After being discharged from the United States Marine Corps, I became determined to attain an electrical engineering degree from Florida State University. I wisely invested in the GI Bill early on in my Marine Corps career in order to go to college. Although a substantial amount of money, the GI Bill only covered my tuition; to pay for food and rent, I took a full time job with the VA work-study program. In the beginning I had difficulty adjusting to working full time while maintaining a full coarse load, and I began to feel hindered by my years outside the classroom. However, determined to succeed, I learned to manage my time well, and I established good study habits, which have continued to the present. In the spring of 1997 I obtained a Bachelors degree in Electrical engineering, a full year ahead of schedule. I take pride in the fact that I am the first person in my family to obtain a college degree.
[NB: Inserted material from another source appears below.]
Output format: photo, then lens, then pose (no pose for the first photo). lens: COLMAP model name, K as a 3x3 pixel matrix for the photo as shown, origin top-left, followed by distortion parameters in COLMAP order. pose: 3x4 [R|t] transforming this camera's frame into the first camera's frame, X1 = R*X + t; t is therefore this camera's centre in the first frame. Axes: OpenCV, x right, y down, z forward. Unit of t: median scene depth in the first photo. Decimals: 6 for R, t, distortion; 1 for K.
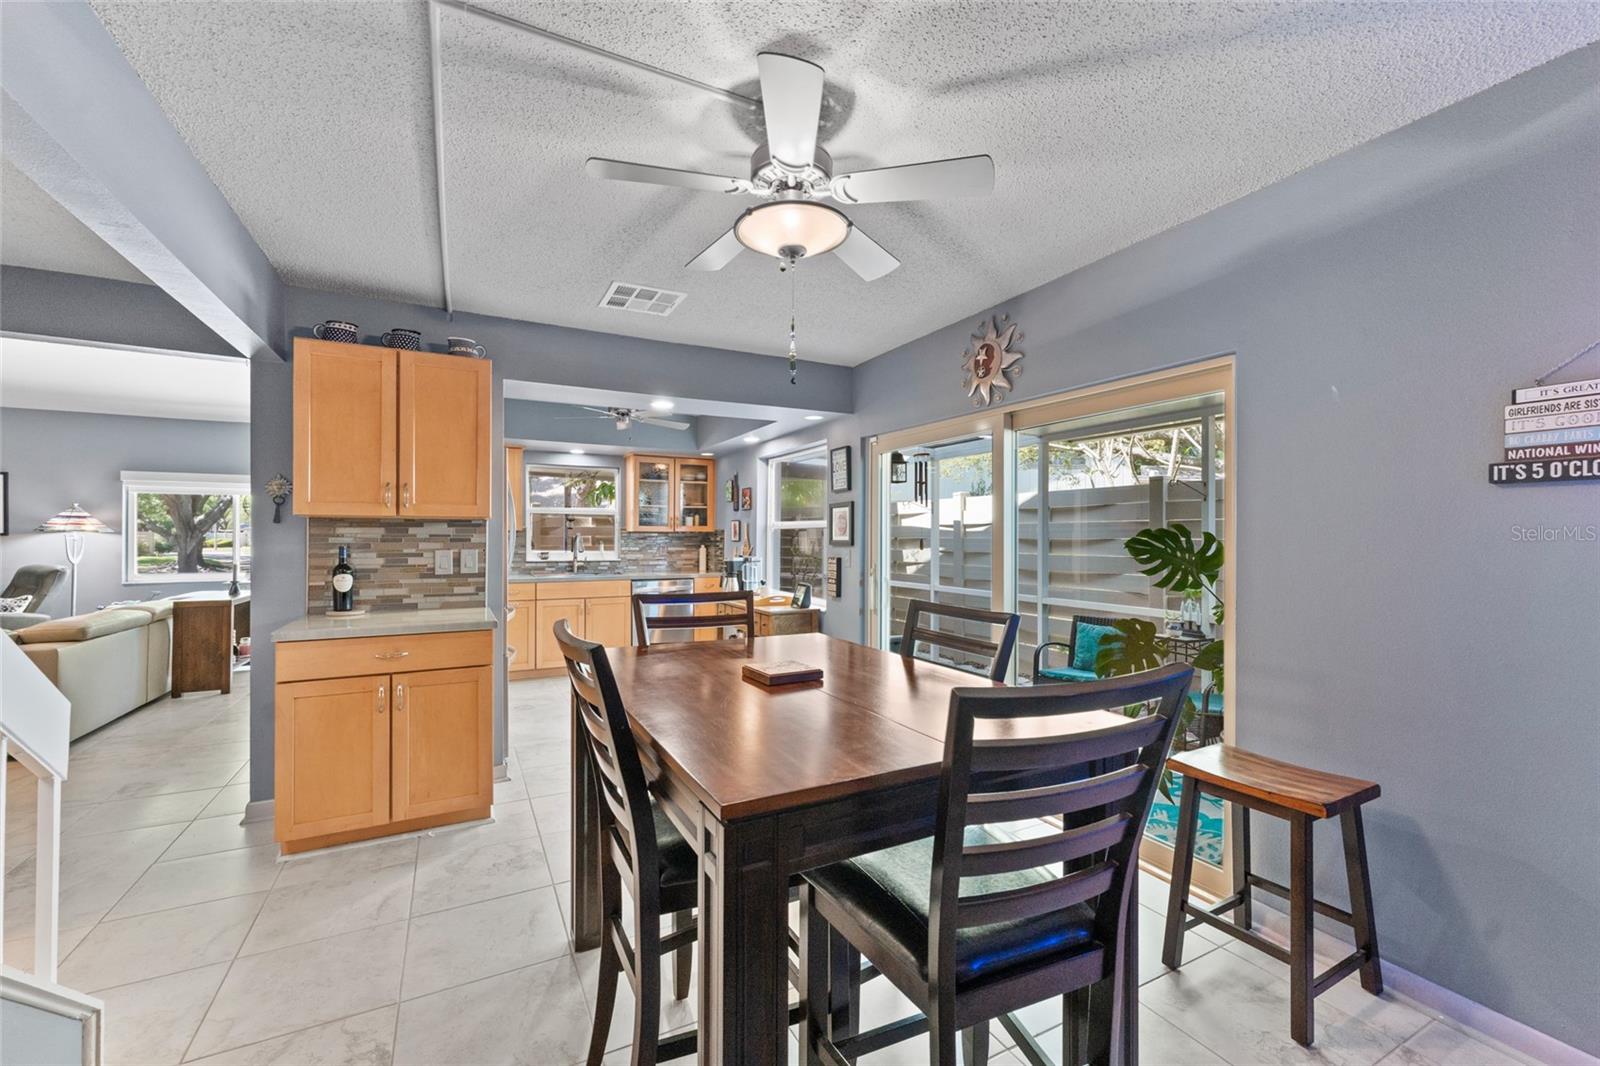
lens RADIAL K [[654.8, 0, 791.1], [0, 654.8, 534.9], [0, 0, 1]] dist [-0.004375, 0.001793]
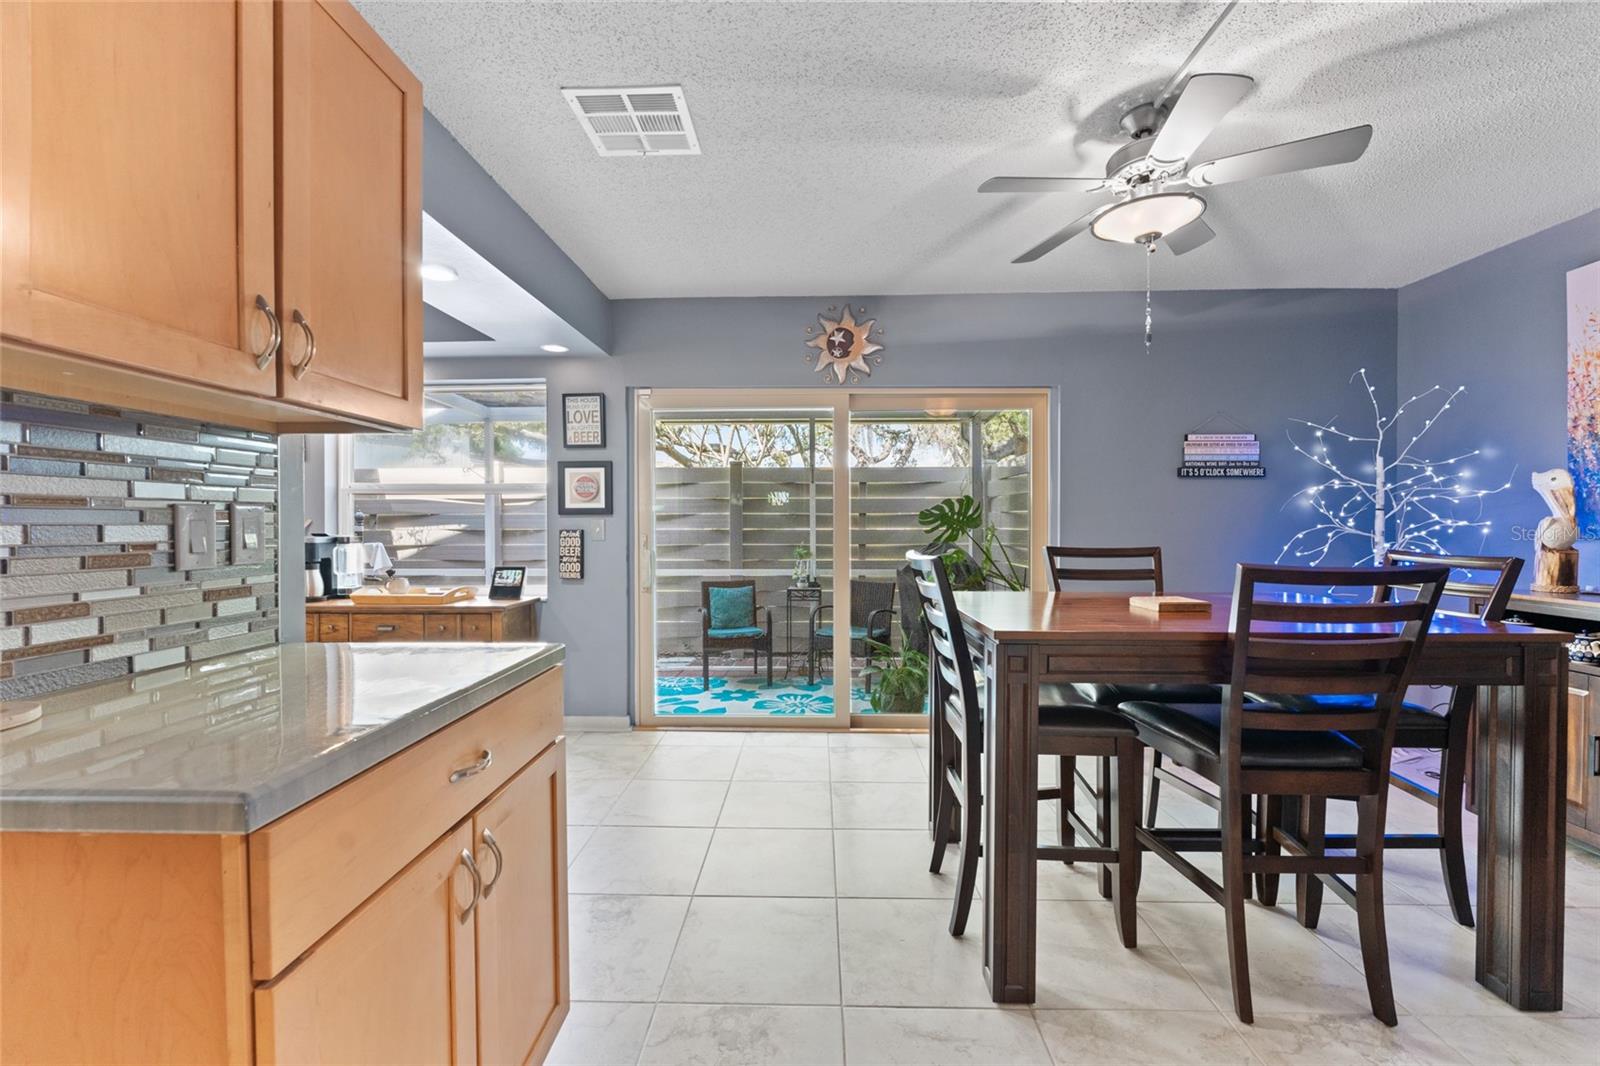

I moved to Los Angeles after graduating from college and accepted a position at an aerospace company as a design engineer. Although I had multiple offers, I chose to work at my particular company to further my education. Putting in long hours at work while devoting most of my personal time to obtaining a Masters degree in electrical engineering, I felt like I was in college again with my full time job and academic responsibilities. To keep some sense of sanity and maintain good spirits, I decided to learn how to snowboard. Although at first snowboarding seemed a most impossible mission given the long drive to the resort and my inexperience with cold weather, I persevered and by the end of my first day could navigate my way down the mountain. I have since become an accomplished snowboarder, but nothing matches the exhilaration I felt at the end of that first day when I completed my first run without falling.